Wonderful Team: Zero-Shot Physical Task Planning with Visual LLMs
Zidan Wang, Rui Shen, Bradly Stadie
TL;DR
Wonderful Team presents a zero-shot, multi-agent Vision-Language Model framework for high-level robotic planning that unifies perception, grounding, and planning within a single VLLM-based loop. By distributing reasoning across specialized agents (Supervisor, Verification, Grounding Manager, Mover, Checker) and maintaining cross-agent memory, the approach enables self-correction and robust long-horizon planning in both simulated and real-world tasks. Empirical results on VIMABench and real-robot tasks show substantial gains over baselines and demonstrate the value of structured reflection and grounding for precise coordinate-level control. The work also contrasts zero-shot VLLM strategies with fine-tuned Vision-Language-Action models, arguing that a modular, hierarchical VLLM framework can achieve strong generalization with fewer task-specific adjustments, albeit with limitations in 3D reasoning and real-time adaptation.
Abstract
We introduce Wonderful Team, a multi-agent Vision Large Language Model (VLLM) framework for executing high-level robotic planning in a zero-shot regime.
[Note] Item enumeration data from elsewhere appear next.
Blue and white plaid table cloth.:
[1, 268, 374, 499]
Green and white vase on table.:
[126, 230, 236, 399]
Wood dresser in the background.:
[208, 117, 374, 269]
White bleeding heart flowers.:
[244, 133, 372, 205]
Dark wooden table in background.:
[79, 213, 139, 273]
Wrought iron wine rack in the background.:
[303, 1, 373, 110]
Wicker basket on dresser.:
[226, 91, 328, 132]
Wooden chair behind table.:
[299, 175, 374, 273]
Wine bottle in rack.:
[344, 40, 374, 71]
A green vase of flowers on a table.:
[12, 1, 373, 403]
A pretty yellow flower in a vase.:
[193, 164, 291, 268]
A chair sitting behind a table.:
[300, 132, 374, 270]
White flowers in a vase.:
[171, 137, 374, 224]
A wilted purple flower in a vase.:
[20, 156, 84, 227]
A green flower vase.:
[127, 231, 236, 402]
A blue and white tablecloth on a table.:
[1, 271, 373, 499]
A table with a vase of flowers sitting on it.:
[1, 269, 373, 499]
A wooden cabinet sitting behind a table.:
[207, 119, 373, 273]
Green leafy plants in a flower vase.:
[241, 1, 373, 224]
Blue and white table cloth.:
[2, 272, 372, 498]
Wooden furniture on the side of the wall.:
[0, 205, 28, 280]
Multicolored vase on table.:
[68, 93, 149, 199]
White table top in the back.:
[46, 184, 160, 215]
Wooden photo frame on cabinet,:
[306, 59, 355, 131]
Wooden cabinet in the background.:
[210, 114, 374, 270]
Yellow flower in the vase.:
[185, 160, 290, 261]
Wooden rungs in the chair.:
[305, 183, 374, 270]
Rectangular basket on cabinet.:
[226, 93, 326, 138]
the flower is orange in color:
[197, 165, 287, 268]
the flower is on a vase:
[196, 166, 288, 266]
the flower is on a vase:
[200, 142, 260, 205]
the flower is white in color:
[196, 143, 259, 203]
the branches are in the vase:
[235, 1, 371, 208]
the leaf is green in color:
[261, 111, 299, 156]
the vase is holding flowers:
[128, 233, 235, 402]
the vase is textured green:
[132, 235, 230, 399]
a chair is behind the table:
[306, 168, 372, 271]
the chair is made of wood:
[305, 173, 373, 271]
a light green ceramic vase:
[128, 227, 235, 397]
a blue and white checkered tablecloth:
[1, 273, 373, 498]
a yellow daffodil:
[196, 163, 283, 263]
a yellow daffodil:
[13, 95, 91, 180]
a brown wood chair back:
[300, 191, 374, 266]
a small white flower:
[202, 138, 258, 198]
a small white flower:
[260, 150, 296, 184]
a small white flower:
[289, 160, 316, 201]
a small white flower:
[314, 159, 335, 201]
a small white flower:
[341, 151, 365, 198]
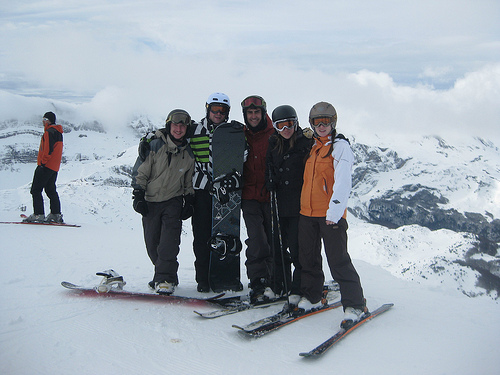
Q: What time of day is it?
A: Day time.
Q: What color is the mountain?
A: Gray and white.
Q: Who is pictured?
A: Snowboarders.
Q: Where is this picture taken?
A: Mountain top.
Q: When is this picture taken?
A: While boarding.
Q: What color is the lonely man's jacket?
A: Orange and black.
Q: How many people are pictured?
A: 6.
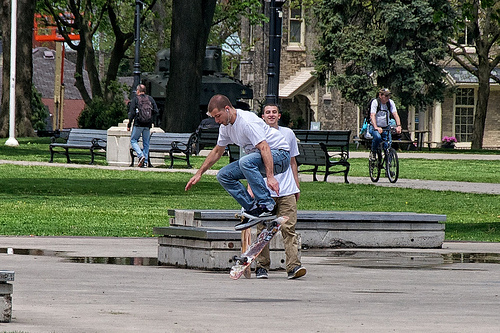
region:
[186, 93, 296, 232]
Skateboarder in the air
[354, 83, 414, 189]
Man riding bicycle on sidewalk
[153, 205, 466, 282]
Concrete benches with stone tops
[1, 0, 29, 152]
White light post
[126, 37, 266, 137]
Large dark grey metal tank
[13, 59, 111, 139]
Red brick building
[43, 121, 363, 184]
Metal and wood park benches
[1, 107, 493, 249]
Well manicured green lawns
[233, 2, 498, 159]
Large stone building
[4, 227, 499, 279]
Water on the concrete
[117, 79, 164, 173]
Man carry a backpack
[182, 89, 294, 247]
Man jumps in the air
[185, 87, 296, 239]
Man wears white t-shirt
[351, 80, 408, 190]
Man driving a bike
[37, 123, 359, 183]
Benches in the park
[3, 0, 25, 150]
White pole in the street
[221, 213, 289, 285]
Skateboard is upside down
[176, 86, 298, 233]
Man is crouched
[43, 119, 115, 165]
Bench is green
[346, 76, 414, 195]
Man wears a cap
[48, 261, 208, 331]
Gray cement sidewalk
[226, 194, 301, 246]
Black shoes on a man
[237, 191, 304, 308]
Brown pants on a man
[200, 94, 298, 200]
White shirt on a man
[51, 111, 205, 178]
Benches by a sidewalk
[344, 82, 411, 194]
Bike on a sidewalk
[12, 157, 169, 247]
Grass in a park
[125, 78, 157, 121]
Backpack on a man's back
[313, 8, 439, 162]
Tree in a park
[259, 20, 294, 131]
Light pole in a park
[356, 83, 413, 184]
Man riding a bike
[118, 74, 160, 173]
Balding man walking on sidewalk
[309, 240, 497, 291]
Large puddle on the ground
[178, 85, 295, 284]
Man performing a skateboarding trick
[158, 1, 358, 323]
Two skateboarders in the park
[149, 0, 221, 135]
Trunk of a very large tree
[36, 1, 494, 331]
People in a park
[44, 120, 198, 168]
Two park benches with a stone pedestal between them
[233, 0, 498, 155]
Stone building with beige trim and a flower pot in front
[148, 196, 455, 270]
Stone and concrete benches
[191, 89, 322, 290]
skateboarding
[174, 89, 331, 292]
two men skateboarding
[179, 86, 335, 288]
two skateboarders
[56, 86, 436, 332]
two skateboarders in a park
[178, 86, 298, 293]
a man doing a trick on a skateboard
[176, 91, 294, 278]
the skateboarder is in the air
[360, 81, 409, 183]
a person riding a bicycle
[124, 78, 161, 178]
a man wearing a backpack is walking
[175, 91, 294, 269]
the skateboarder doing the trick is wearing jeans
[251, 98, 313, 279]
a man watches the other man on the skateboard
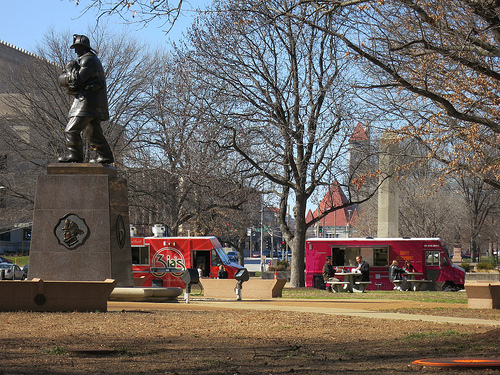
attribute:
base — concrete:
[44, 176, 131, 301]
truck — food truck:
[111, 224, 258, 285]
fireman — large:
[55, 26, 127, 158]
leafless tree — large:
[149, 0, 404, 290]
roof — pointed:
[317, 182, 349, 224]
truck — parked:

In our context, zero-shot high-level planning means that for a novel environment, we provide a VLLM with an image of the robot's surroundings and a task description, and the VLLM outputs the sequence of actions necessary for the robot to complete the task. Unlike previous methods for high-level visual planning for robotic manipulation, our method uses VLLMs for the entire planning process, enabling a more tightly integrated loop between perception, control, and planning. As a result, Wonderful Team's performance on real-world semantic and physical planning tasks often exceeds methods that rely on separate vision systems. For example, we see an average 40% success rate improvement on VimaBench over prior methods such as NLaP, an average 30% improvement over Trajectory Generators on tasks from the Trajectory Generator paper, including drawing and wiping a plate, and an average 70% improvement over Trajectory Generators on a new set of semantic reasoning tasks including environment rearrangement with implicit linguistic constraints. We hope these results highlight the rapid improvements of VLLMs in the past year, and motivate the community to consider VLLMs as an option for some high-level robotic planning problems in the future.